A Tight Competitive Ratio for Online Submodular Welfare Maximization

TL;DR

This paper introduces a new randomized algorithm for online submodular welfare maximization that achieves a tight competitive ratio of 1/4 against an adversarial order and improves to approximately 0.275 under random item arrivals, surpassing previous bounds.

Contribution

It presents a simplified algorithm with a tight competitive ratio for adversarial order and an improved ratio for random order, based on refined analysis of existing algorithms.

Findings

Achieves a tight 1/4 competitive ratio against adversarial item order.

Improves the competitive ratio to approximately 0.275 for random item order.

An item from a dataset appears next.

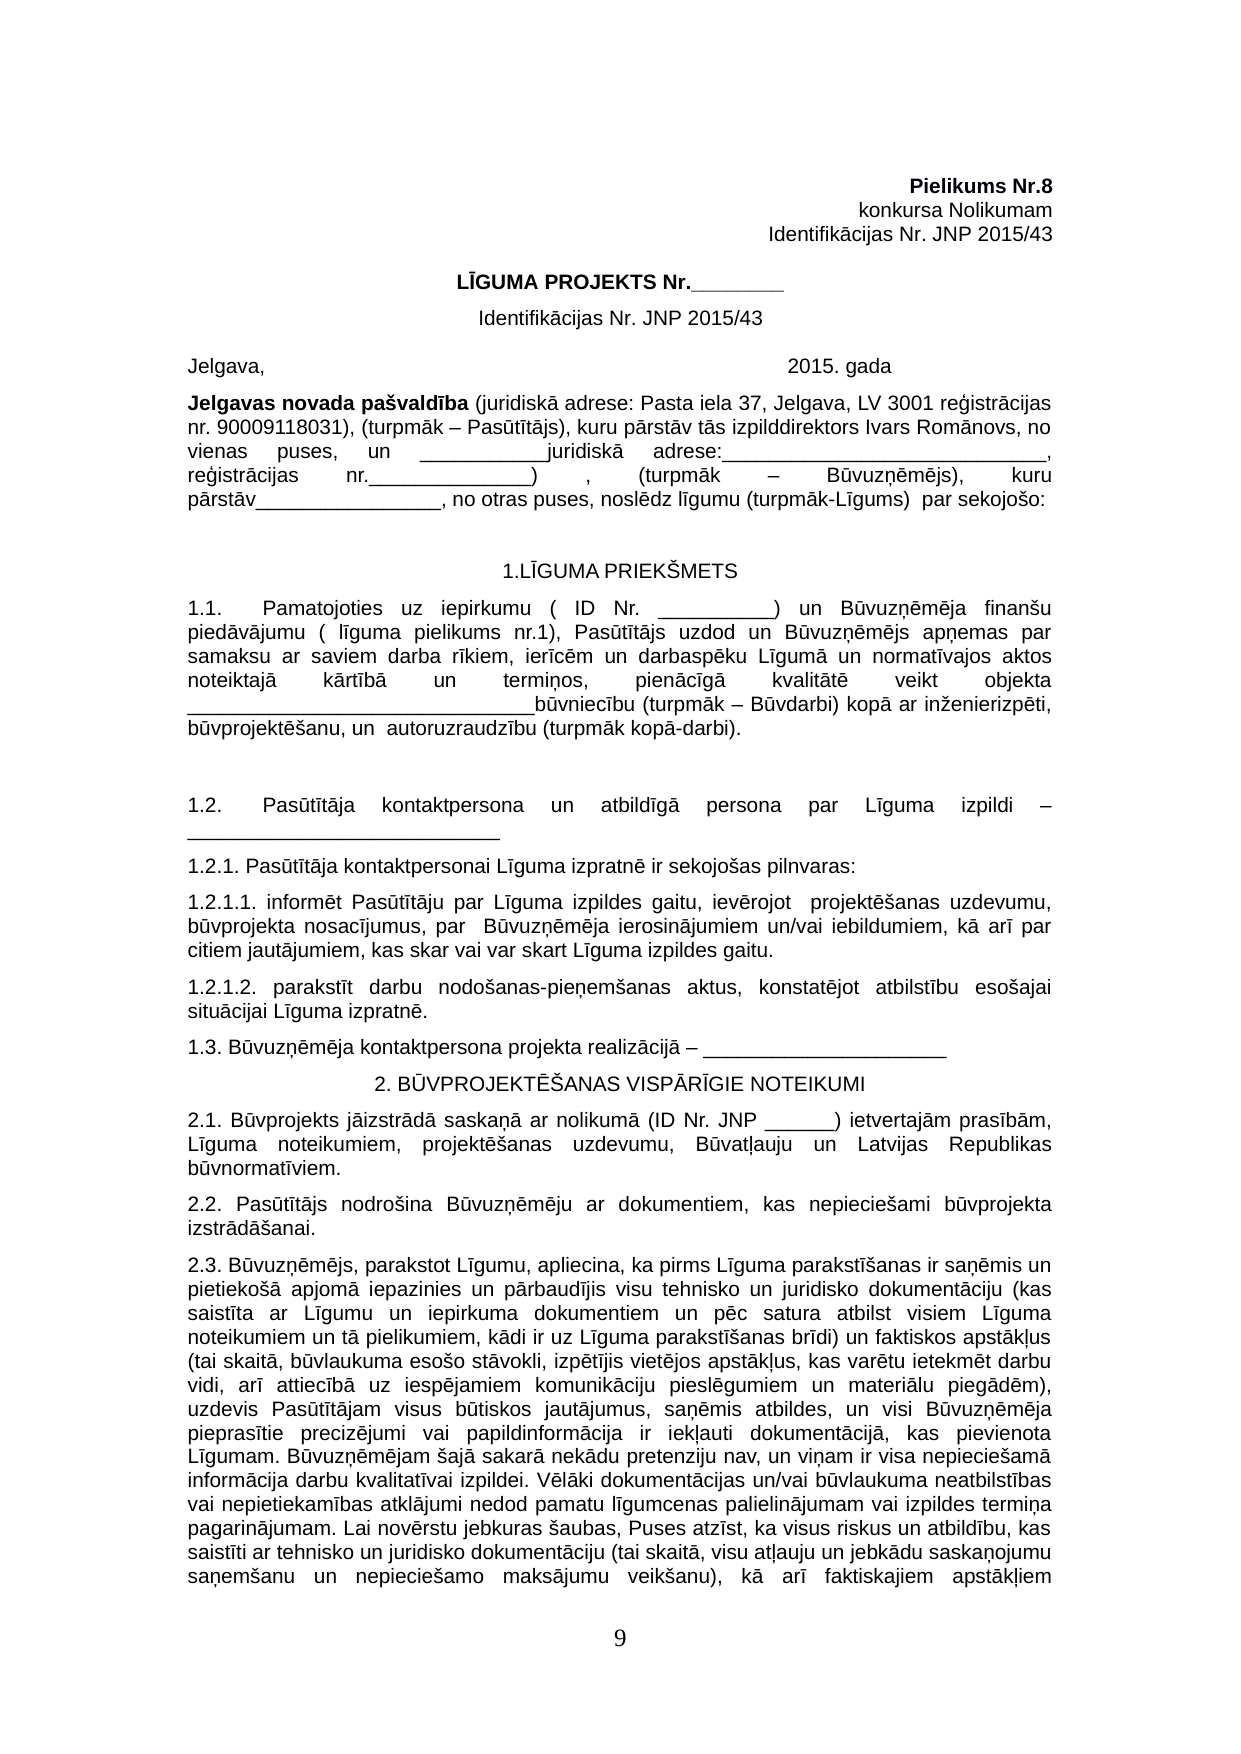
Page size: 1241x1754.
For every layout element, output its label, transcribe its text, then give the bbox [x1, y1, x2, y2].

Provides a new analysis of the Residual Random Greedy algorithm that may be of independent interest.

Abstract

In this paper we consider the online Submodular Welfare (SW) problem. In this problem we are given $n$ bidders each equipped with a general (not necessarily monotone) submodular utility and $m$ items that arrive online. The goal is to assign each item, once it arrives, to a bidder or discard it, while maximizing the sum of utilities. When an adversary determines the items' arrival order we present a simple randomized algorithm that achieves a tight competitive ratio of $\nicefrac{1}{4}$. The algorithm is a specialization of an algorithm due to [Harshaw-Kazemi-Feldman-Karbasi MOR`22], who presented the previously best known competitive ratio of $3-2\sqrt{2}\approx 0.171573 $ to the problem. When the items' arrival order is uniformly random, we present a competitive ratio of $\approx 0.27493$, improving the previously known $\nicefrac{1}{4}$ guarantee. Our approach for the latter result is based on a better analysis of the (offline) Residual Random Greedy (RRG) algorithm of [Buchbinder-Feldman-Naor-Schwartz SODA`14], which we believe might be of independent interest.